Team:CSU Fort Collins/Description

Project Description


Contents
1 Introduction
2 Breakdown
3 Trans-zeatin Production
4 Design Considerations
5 References


Introduction

Cytokinins are plant growth molecules which are currently produced by plant extraction. This method is inefficient and low-yield, driving up the cost of the products. Our project aims to engineer E. coli to produce a cytokinin via synthetic pathways. It is more economic to produce cytokinins for commercial use in this manner. Our strains were first optimized to digest spent frying oil, a cheap food source. This was achieved by increasing beta-oxidation in the cell. We hope to then be able to engineer the cells to produce trans-zeatin, a high-value plant steroid. This product can be extracted from the cells and purified to produce laboratory- and industrial-grade trans-zeatin.


Breakdown


fadD crystal structure / PyMol[10]
fadL crystal structure / PyMol[10]
Frying oil is mainly composed of triacylglycerols (TAGs). When heated to high temperatures during the frying process, TAGs breakdown into diacylglycerols (DAGs), monoacylglycerols (MAGs), and free fatty acids (FFAs)[3]. While this composition is no longer suitable for frying, the DAGs, MAGs and FFAs leftover are high-energy molecules, making the spent oil an ideal feedstock.

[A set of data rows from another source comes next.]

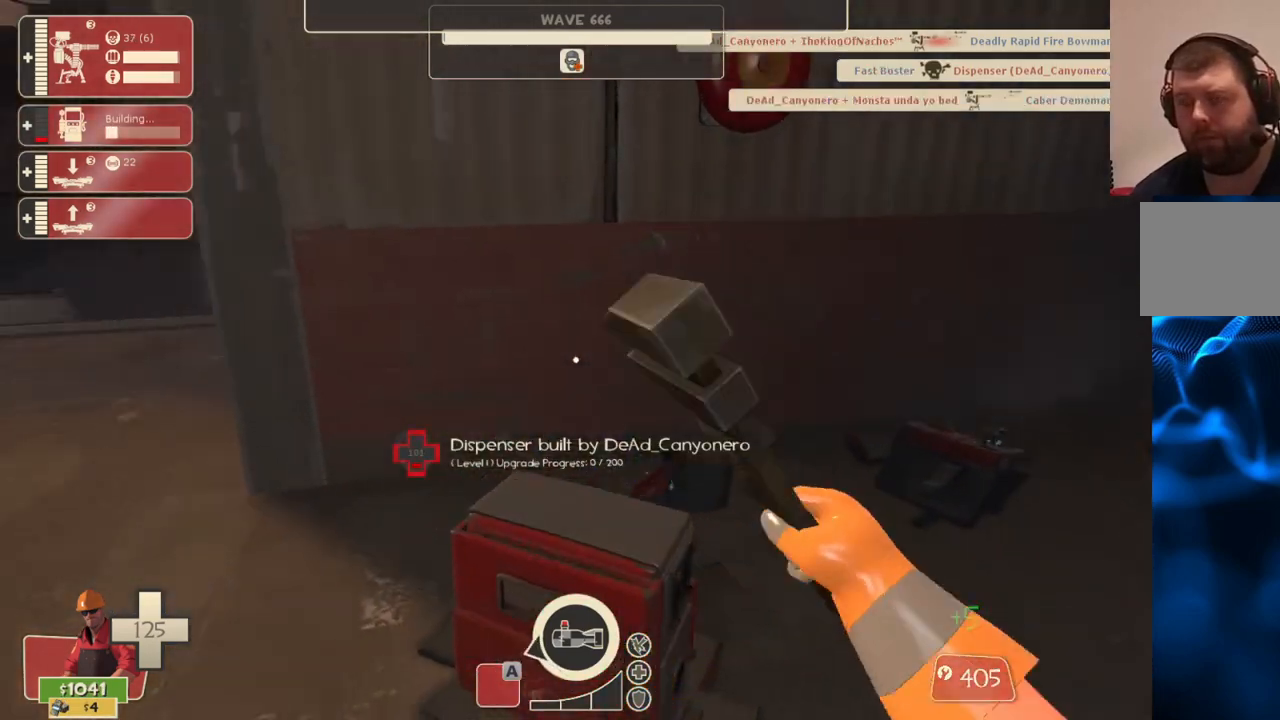
{"buttons": ["R2"], "left_stick": "center", "right_stick": "center", "events": [[50, "right_stick", "center"], [117, "left_stick", "right"], [200, "left_stick", "center"], [283, "right_stick", "left"], [400, "left_stick", "right"], [450, "right_stick", "center"], [500, "left_stick", "center"]]}
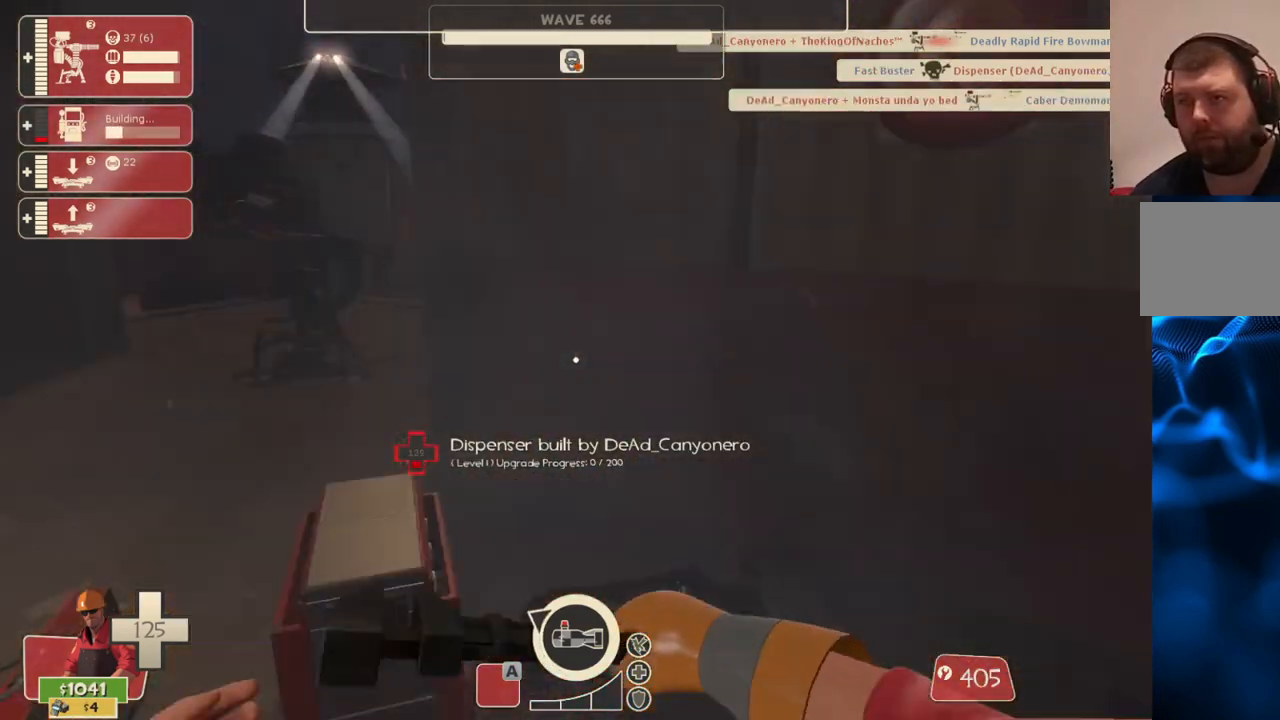
{"buttons": ["R2"], "left_stick": "center", "right_stick": "center", "events": [[33, "right_stick", "left"], [183, "right_stick", "center"]]}
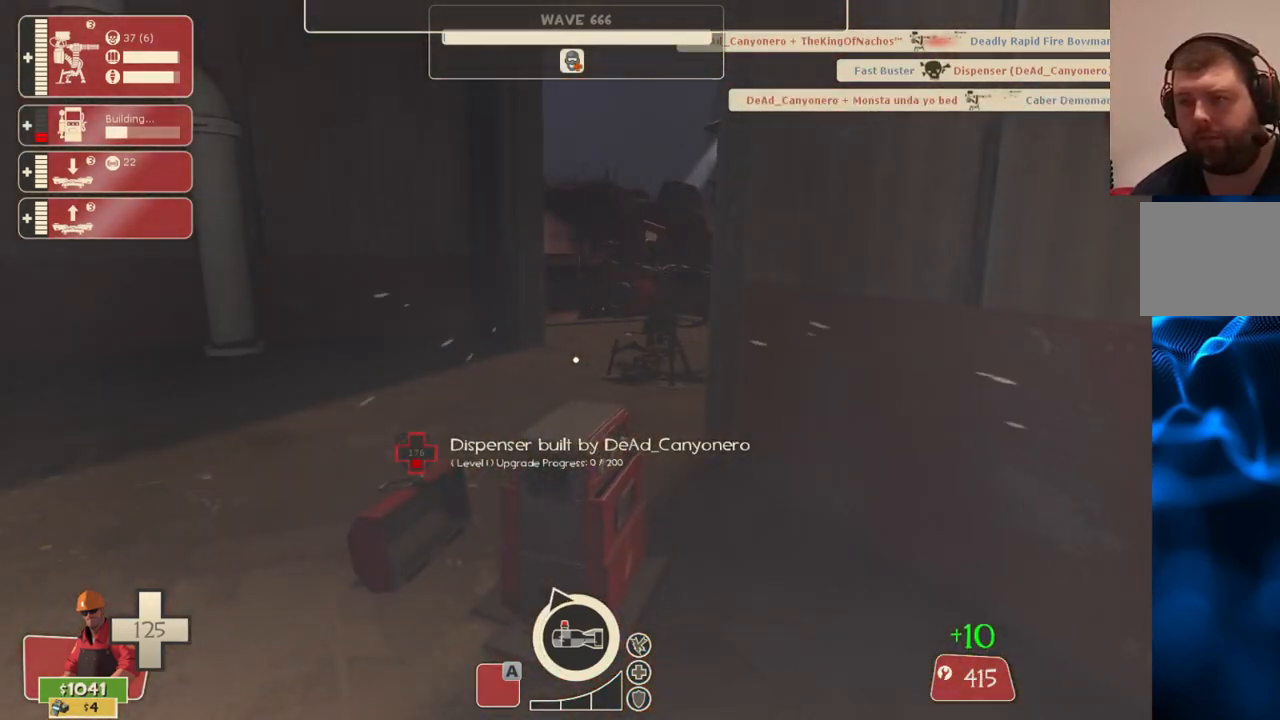
{"buttons": ["R2"], "left_stick": "center", "right_stick": "center", "events": []}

In order to further breakdown the TAGs, DAGs, and MAGs, we expressed an extracellular lipase from Bacillus stearothermophilus L1[9]. E. coli can then naturally uptake glycerol and long chain fatty acids (LCFAs). In order to increase this uptake, we upregulated the expression of an LCFA outer membrane porin, coded for by the gene fadL.

Once the FFAs are in the cell, they undergo further breakdown by the endogenous beta-oxidation cycle. In order to increase the flux through this pathway we targeted the rate limiting step. Acyl-CoA synthetase is the first enzyme the beta oxidation pathway. It attaches Coenzyme A to long chain fatty acids, allowing them to continue through the pathway. Synthesis of long-chain Acyl-CoA from the gene fadD is transcriptionally regulated by fadR, slowing the rate of beta-oxidation when fatty acids are not present.[4][8] By increasing the copy number of fadD under the control of an inducible promoter we can produce more enzyme expression thereby increasing the metabolic flux through the entire pathway, increasing the utilization of frying oil waste. The cells will then have excess acyl-CoA that can used for energy to offset the creation of trans-zeatin.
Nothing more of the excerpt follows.